Temperature modeling involves using mathematical functions to represent temperature changes over time. In this exercise, we use a quadratic function to model the temperature throughout a week. The given quadratic expression is:

• \(f(x) = 3x^2 - 18x + 57\)

This function models how the temperature in degrees Fahrenheit changes based on \(x\), the number of days from Sunday.
By approximating temperature changes with a quadratic equation, we can predict temperatures for specific days. This approach is useful because many natural phenomena, like temperature variations, can be cycled and graphed as parabolic curves.
The function here allows you to find specific temperatures, like when it hits 35°F, by setting \(f(x) = 35\) and solving for \(x\). Understanding temperature modeling is crucial for interpreting such data, especially in terms of forecasts and historical temperature tracking.

The quadratic formula is a powerful tool for solving quadratic equations, which are equations in the form \(ax^2 + bx + c = 0\). It provides a way to find the values of \(x\) by using the coefficients \(a\), \(b\), and \(c\) in the formula:

• \(x = \frac{-b \pm \sqrt{b^2 - 4ac}}{2a}\)

This formula is derived from completing the square of a quadratic equation, and it can solve any quadratic equation, regardless of whether its roots are real or complex.
In our problem, we use the quadratic formula to solve \(3x^2 - 18x + 22 = 0\), which is obtained by setting the temperature function equal to 35°F. By substituting the values \(a = 3\), \(b = -18\), and \(c = 22\) into the formula, we can find the precise days when the temperature reached 35°F.

The discriminant is an important part of the quadratic formula that helps determine the nature of the roots of a quadratic equation. It is calculated as:

• \(b^2 - 4ac\)

The discriminant provides insight into the roots without solving the entire equation. Based on its value, we can easily understand the type of solutions:

• If the discriminant is positive, there are two distinct real solutions.
• If it is zero, there is exactly one real solution (a repeated root).
• If it is negative, there are no real solutions, but two complex solutions.

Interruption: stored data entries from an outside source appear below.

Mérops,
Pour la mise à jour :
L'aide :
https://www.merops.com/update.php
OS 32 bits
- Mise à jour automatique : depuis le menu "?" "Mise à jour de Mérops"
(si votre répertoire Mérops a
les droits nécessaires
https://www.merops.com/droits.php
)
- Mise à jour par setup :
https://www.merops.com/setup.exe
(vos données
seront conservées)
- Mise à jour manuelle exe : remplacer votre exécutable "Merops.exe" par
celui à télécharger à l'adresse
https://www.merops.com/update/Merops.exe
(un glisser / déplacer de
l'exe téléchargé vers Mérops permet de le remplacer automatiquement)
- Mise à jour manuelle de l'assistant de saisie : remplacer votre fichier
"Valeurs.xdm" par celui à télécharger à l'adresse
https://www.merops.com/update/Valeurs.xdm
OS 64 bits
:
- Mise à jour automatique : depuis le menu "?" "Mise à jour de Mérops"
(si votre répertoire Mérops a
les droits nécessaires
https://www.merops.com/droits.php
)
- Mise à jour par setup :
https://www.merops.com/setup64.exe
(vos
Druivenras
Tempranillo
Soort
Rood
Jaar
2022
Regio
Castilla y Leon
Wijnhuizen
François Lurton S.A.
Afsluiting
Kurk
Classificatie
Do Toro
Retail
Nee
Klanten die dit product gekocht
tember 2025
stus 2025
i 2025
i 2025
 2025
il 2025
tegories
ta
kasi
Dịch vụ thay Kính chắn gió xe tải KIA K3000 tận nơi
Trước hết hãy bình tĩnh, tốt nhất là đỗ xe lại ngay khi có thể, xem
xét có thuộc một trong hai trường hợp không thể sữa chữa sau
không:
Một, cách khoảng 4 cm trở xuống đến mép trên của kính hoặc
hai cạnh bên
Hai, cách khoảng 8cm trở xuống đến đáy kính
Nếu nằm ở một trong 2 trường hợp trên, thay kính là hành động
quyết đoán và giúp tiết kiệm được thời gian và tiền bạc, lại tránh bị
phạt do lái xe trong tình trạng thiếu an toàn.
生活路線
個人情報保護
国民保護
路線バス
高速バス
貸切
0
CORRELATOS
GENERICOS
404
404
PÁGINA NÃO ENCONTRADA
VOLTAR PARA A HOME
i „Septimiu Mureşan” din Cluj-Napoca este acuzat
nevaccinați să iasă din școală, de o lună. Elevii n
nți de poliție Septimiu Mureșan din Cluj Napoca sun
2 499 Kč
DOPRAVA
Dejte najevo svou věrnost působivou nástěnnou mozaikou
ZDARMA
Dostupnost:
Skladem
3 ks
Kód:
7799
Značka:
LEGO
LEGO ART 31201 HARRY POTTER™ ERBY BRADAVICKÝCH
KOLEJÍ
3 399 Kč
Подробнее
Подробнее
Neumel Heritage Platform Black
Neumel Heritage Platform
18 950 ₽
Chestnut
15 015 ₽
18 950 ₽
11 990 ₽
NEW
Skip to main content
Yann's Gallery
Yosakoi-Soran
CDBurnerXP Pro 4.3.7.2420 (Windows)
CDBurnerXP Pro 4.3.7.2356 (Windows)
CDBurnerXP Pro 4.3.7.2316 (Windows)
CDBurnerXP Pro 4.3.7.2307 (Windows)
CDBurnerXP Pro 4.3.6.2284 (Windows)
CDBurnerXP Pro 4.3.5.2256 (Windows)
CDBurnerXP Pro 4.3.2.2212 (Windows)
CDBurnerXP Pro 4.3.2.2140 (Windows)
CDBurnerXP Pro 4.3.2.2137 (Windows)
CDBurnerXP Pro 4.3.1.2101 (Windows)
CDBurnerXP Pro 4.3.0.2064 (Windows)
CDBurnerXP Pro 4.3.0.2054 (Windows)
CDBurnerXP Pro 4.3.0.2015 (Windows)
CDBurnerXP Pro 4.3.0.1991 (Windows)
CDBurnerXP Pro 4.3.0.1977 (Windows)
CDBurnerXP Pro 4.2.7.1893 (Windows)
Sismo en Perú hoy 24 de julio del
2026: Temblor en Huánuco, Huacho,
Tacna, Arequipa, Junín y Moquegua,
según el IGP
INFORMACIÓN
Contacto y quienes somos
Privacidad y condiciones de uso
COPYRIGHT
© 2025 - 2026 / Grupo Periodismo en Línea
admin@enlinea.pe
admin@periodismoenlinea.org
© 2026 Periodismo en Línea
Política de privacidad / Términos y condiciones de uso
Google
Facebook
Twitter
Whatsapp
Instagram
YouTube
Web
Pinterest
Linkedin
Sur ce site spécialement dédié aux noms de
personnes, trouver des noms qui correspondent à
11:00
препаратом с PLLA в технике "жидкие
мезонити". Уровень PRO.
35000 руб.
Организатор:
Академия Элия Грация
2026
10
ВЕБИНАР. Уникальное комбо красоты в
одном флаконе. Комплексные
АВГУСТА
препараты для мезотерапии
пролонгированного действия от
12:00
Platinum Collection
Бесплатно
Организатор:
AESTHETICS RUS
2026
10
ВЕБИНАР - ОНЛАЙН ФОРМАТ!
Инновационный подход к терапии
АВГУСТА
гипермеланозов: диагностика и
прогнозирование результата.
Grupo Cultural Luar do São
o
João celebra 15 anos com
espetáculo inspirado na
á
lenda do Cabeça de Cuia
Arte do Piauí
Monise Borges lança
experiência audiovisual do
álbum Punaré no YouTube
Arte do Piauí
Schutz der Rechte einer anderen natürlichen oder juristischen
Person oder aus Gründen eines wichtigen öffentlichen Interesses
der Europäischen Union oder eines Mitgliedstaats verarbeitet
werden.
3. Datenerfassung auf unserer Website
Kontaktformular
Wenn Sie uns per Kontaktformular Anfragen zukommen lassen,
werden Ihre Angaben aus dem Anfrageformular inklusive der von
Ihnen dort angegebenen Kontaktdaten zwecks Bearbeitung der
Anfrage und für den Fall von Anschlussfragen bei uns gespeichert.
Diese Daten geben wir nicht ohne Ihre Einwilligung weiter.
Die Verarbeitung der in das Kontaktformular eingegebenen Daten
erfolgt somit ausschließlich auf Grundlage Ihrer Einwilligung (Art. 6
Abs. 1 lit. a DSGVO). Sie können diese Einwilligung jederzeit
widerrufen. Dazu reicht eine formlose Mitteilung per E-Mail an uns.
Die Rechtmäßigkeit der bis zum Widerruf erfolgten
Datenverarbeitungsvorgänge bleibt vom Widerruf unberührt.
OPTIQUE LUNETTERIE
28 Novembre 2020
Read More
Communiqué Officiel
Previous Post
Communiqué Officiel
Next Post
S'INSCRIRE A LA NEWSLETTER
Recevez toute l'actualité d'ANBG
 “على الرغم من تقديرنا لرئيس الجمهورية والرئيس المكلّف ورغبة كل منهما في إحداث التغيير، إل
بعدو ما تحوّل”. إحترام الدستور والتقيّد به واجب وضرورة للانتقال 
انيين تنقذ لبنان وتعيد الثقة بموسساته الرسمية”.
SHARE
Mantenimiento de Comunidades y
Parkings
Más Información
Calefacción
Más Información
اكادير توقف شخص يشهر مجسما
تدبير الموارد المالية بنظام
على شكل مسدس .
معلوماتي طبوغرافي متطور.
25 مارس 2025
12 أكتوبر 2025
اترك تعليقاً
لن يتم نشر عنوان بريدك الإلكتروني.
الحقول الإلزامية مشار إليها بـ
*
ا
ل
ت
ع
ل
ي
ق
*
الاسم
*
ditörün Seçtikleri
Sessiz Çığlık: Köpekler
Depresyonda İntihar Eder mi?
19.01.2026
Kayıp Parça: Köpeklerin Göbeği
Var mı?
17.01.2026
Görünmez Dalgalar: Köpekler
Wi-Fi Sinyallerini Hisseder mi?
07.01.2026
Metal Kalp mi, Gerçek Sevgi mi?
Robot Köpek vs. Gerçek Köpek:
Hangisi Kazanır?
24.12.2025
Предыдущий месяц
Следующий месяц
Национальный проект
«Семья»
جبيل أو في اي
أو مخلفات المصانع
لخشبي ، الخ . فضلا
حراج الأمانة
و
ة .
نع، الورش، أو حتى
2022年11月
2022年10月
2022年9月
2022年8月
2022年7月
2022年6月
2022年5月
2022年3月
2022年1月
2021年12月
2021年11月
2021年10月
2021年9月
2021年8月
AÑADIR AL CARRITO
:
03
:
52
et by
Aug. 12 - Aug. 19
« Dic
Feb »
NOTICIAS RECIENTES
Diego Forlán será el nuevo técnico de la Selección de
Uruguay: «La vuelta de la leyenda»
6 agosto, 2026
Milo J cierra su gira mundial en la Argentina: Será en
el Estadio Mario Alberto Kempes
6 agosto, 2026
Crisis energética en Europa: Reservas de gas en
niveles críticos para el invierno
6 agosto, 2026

In this exercise, the discriminant is \(60\), showing that our quadratic equation has two real solutions. This means the temperature reached 35°F on two different days, illustrating the practical impact of the discriminant in understanding the solution's nature.

Real solutions refer to the actual numerical answers we get when solving an equation. These solutions correspond to real numbers as opposed to complex numbers. In the context of a quadratic equation, real solutions indicate the points where the curve intersects the x-axis.
In this temperature modeling problem, after applying the quadratic formula, we found the real solutions:

• \(x_1 = 4.6\)
• \(x_2 = 1.7\)

These solutions tell us the days (from Sunday) on which the temperature dropped to 35°F. Real solutions are important as they represent actual, feasible answers in real-world problems, such as predicting temperatures on specific days in this scenario.